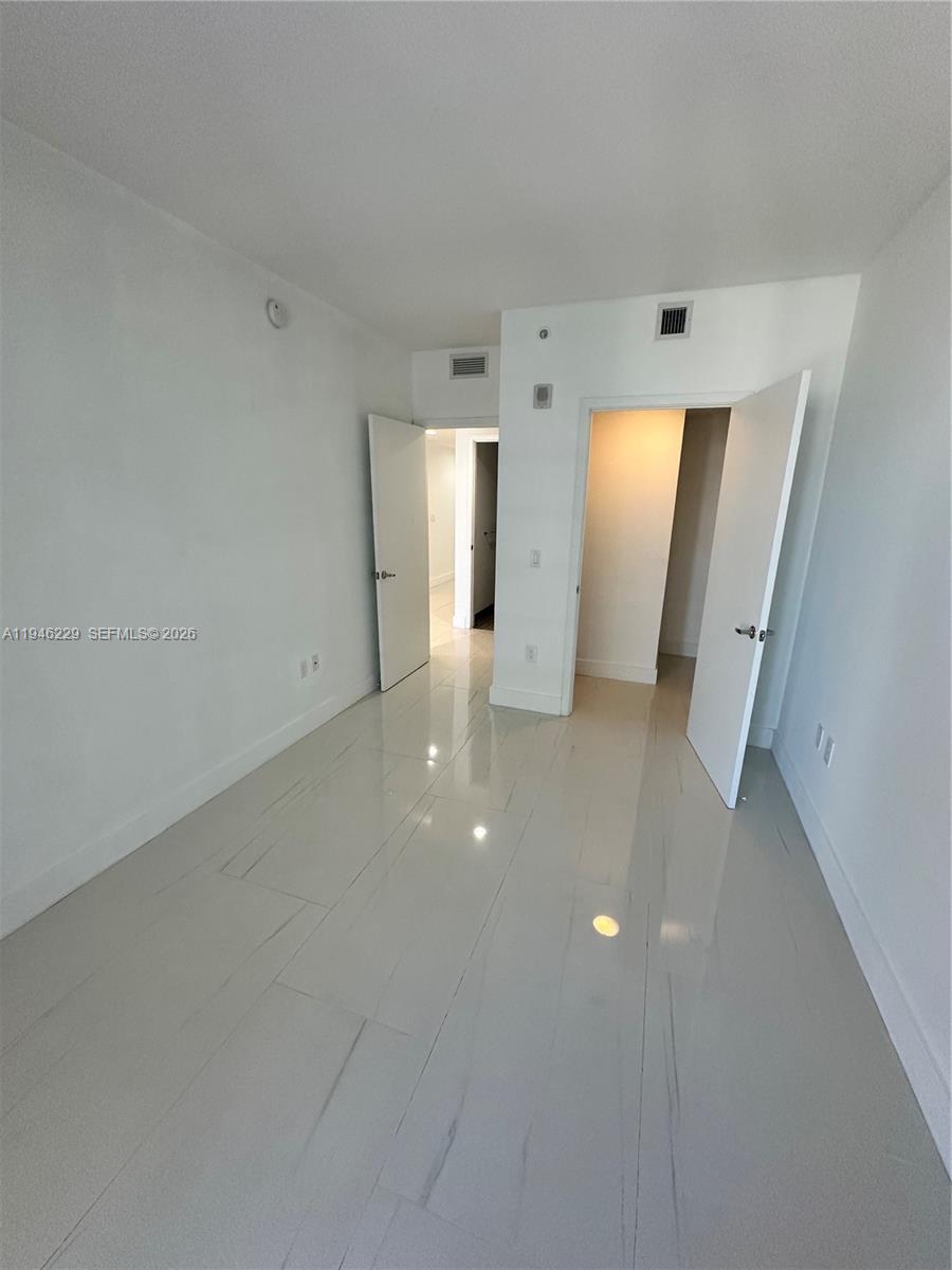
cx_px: 476
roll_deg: -1.4
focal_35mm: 14
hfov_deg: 85.7
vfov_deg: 102.1
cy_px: 635
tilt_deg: -15.0
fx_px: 513
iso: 250
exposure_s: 1/120
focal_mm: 2.22
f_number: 2.2
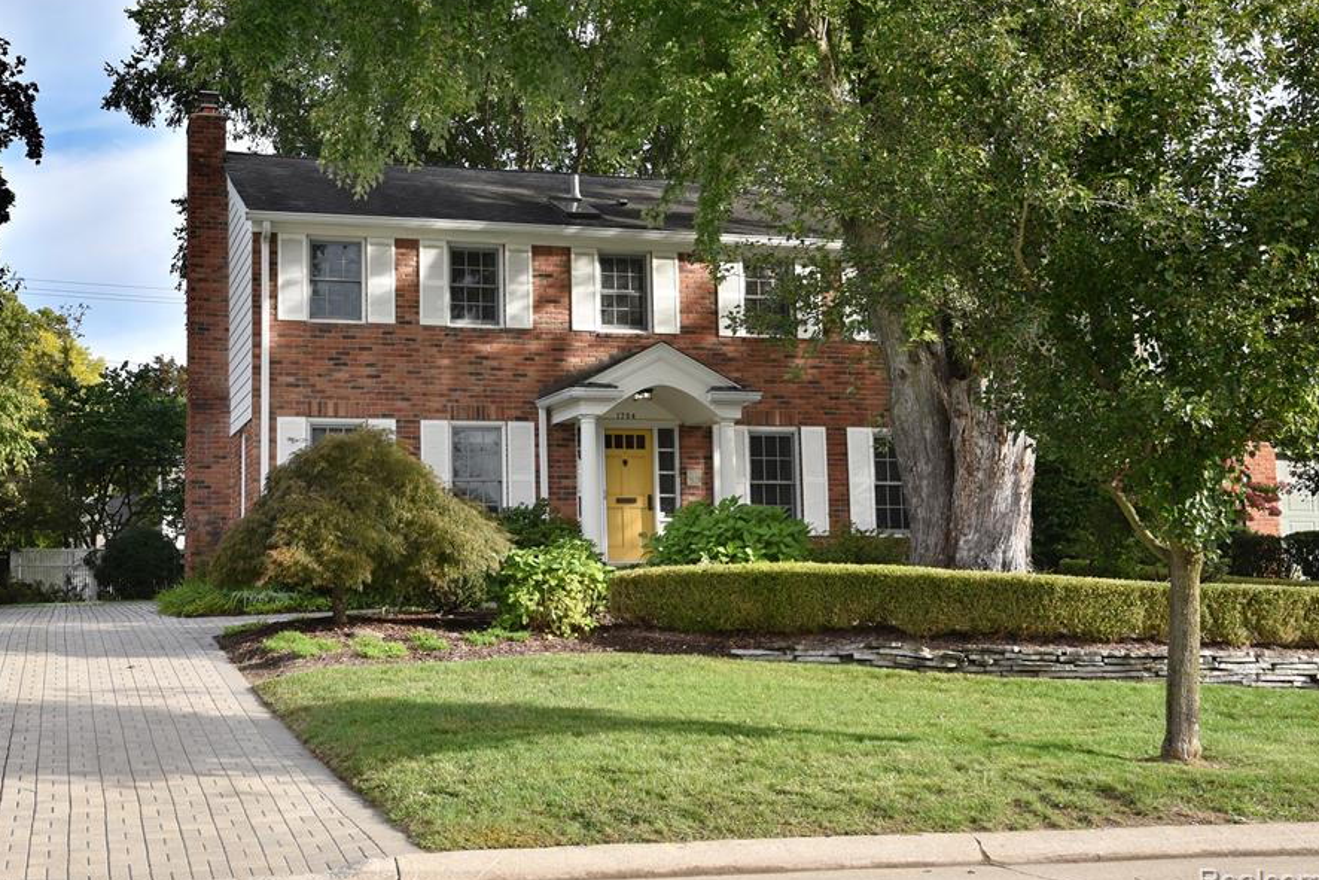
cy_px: 395
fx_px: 1356
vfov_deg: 35.9
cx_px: 587
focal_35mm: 37
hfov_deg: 51.8
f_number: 7.1
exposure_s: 1/200
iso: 125
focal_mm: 32
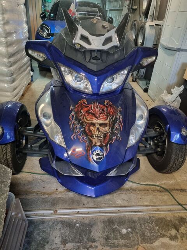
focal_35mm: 26
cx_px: 94
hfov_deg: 53.1
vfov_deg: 67.3
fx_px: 187
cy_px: 125
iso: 500
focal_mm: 5.4
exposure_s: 1/25
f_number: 1.8
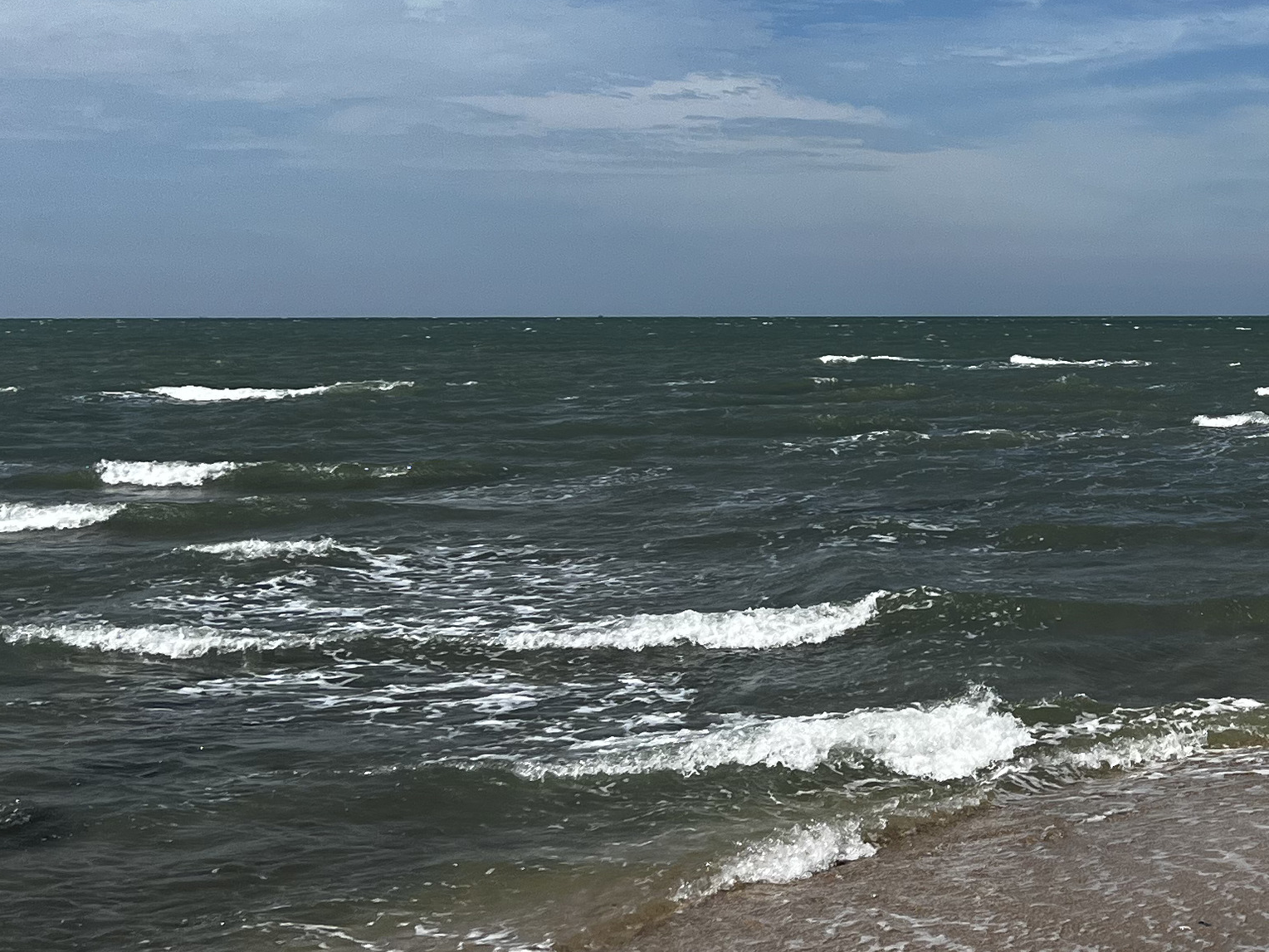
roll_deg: +0.7
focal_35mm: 68
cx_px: 1310
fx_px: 2493
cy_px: 344
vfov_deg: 21.6
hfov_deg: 26.8
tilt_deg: -0.9
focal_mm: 5.7
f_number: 1.5
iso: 50
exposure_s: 1/8696
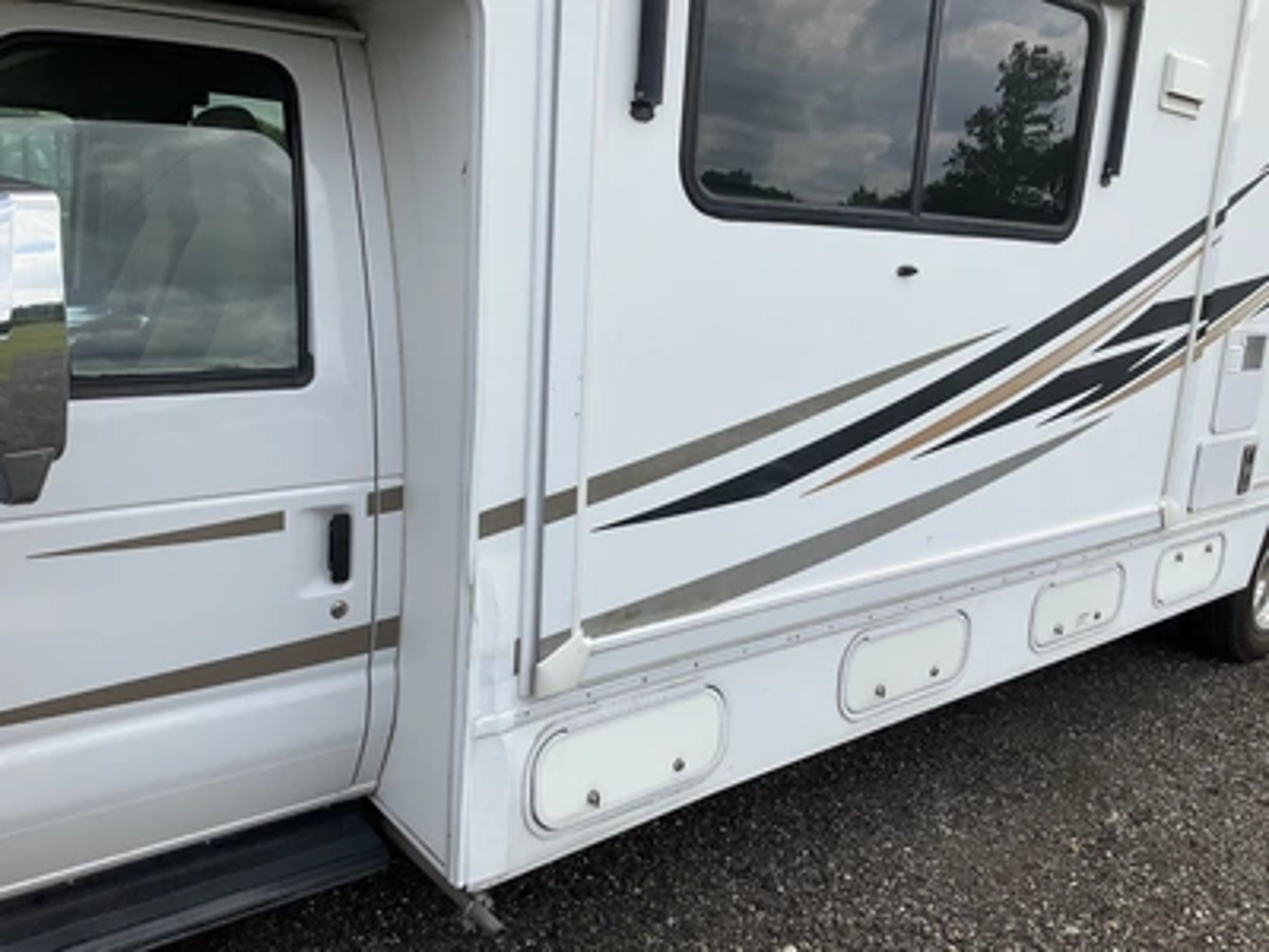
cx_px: 634
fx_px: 1063
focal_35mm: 29
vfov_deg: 48.2
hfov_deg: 61.7
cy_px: 476
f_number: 1.8
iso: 25
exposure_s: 1/1250
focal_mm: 3
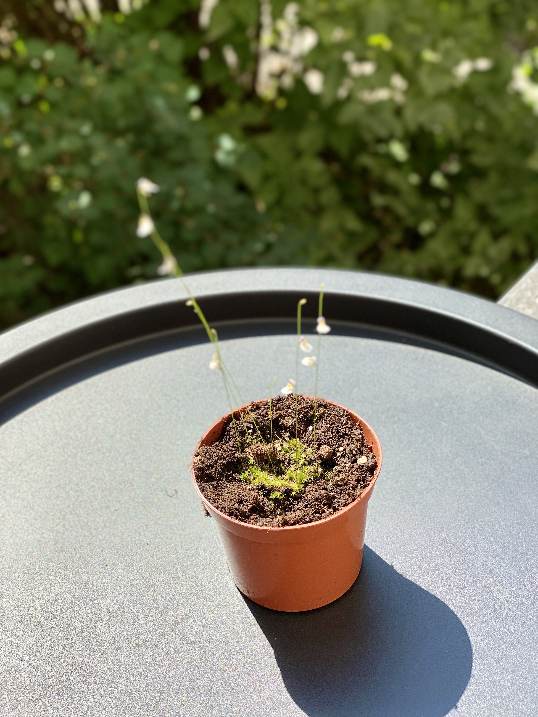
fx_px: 1078
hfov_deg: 28.0
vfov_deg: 36.8
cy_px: 358
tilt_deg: -42.4
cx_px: 269
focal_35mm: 52
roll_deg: +1.7
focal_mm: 6
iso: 20
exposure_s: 1/922
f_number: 2
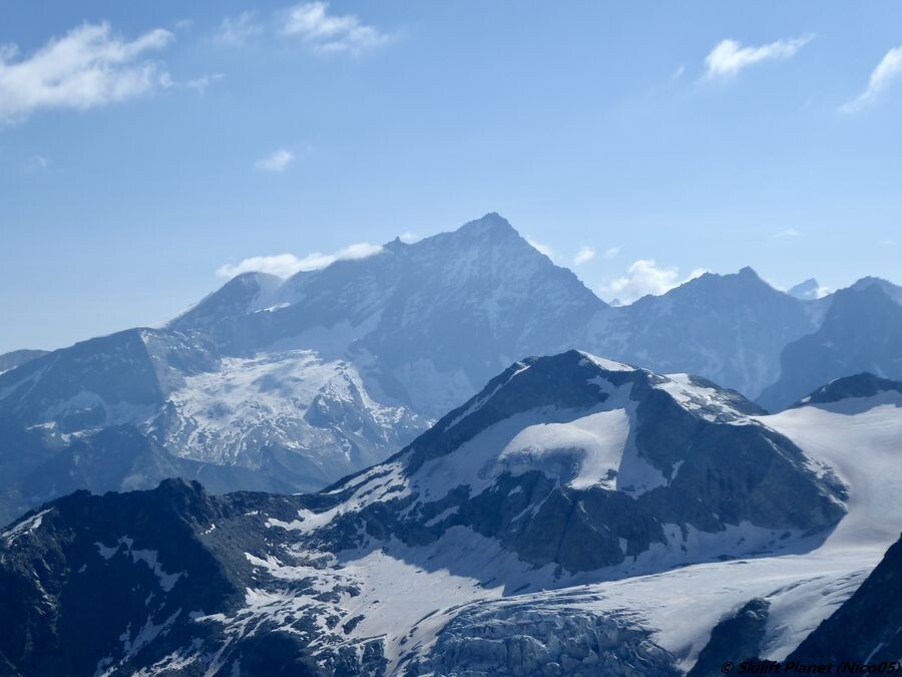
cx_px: 451
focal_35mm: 60
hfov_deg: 32.2
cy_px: 338
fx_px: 1563
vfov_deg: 24.4
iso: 80
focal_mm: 10.3
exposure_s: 1/1600
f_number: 4.2
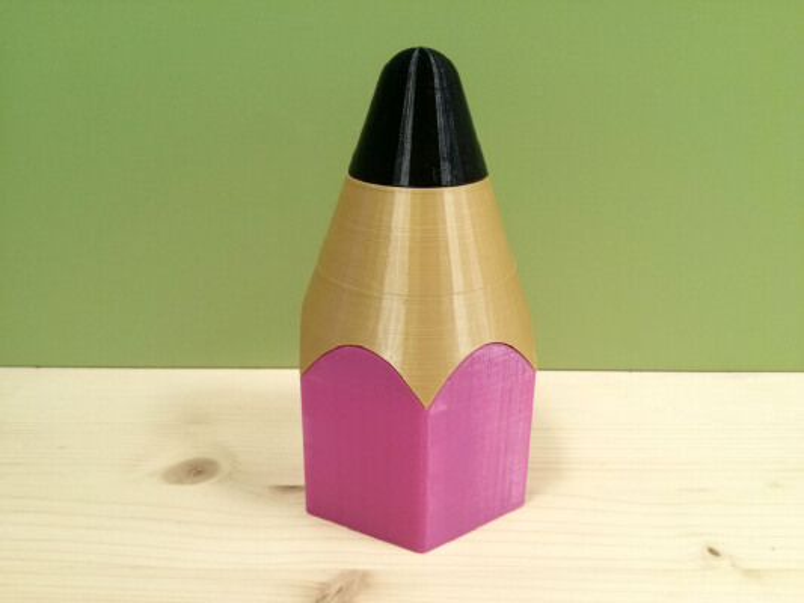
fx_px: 627
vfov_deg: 51.4
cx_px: 402
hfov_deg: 65.3
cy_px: 302
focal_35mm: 27
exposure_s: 1/33.3
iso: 100
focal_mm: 3.79
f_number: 2
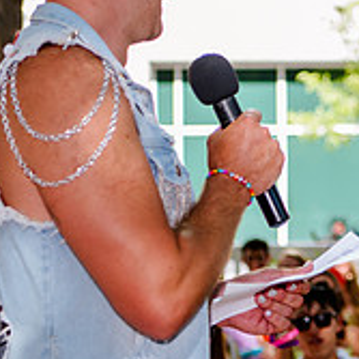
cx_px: 406
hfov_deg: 10.9
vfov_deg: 11.0
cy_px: 97
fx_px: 1854
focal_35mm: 158
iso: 200
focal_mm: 52
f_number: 3.2
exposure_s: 1/500
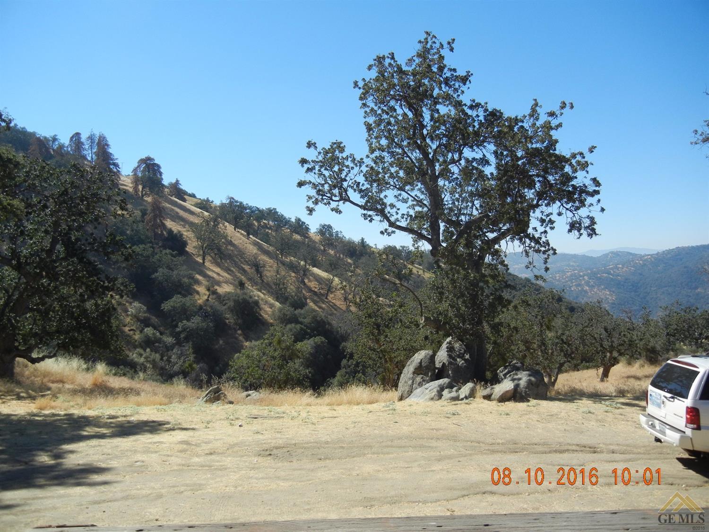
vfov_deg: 46.8
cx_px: 354
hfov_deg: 60.0
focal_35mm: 30
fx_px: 614
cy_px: 266
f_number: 7
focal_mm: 5.4
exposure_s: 1/365
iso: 160
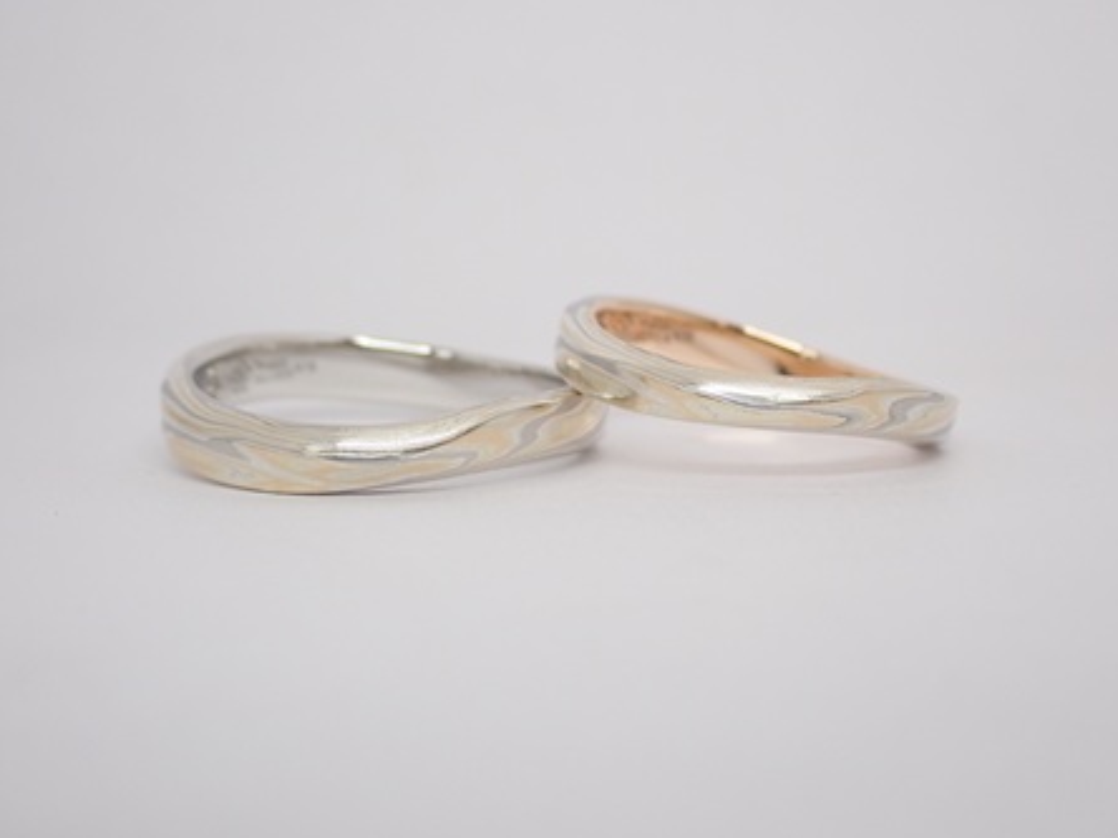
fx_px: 2519
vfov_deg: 18.9
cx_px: 564
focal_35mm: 78
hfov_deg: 25.0
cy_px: 419
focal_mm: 13.65
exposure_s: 1/100
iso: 200
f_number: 4.1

|---|

**WHAT THIS TASK INVOLVES:** Give back exactly the lines from the one with "exposure_s: 1/33.3" through the end of the records above, inclusive, and omit any pictures.

**TASK RESPONSE:**
exposure_s: 1/33.3
iso: 100
focal_mm: 3.79
f_number: 2
cx_px: 406
hfov_deg: 10.9
vfov_deg: 11.0
cy_px: 97
fx_px: 1854
focal_35mm: 158
iso: 200
focal_mm: 52
f_number: 3.2
exposure_s: 1/500
vfov_deg: 46.8
cx_px: 354
hfov_deg: 60.0
focal_35mm: 30
fx_px: 614
cy_px: 266
f_number: 7
focal_mm: 5.4
exposure_s: 1/365
iso: 160
fx_px: 2519
vfov_deg: 18.9
cx_px: 564
focal_35mm: 78
hfov_deg: 25.0
cy_px: 419
focal_mm: 13.65
exposure_s: 1/100
iso: 200
f_number: 4.1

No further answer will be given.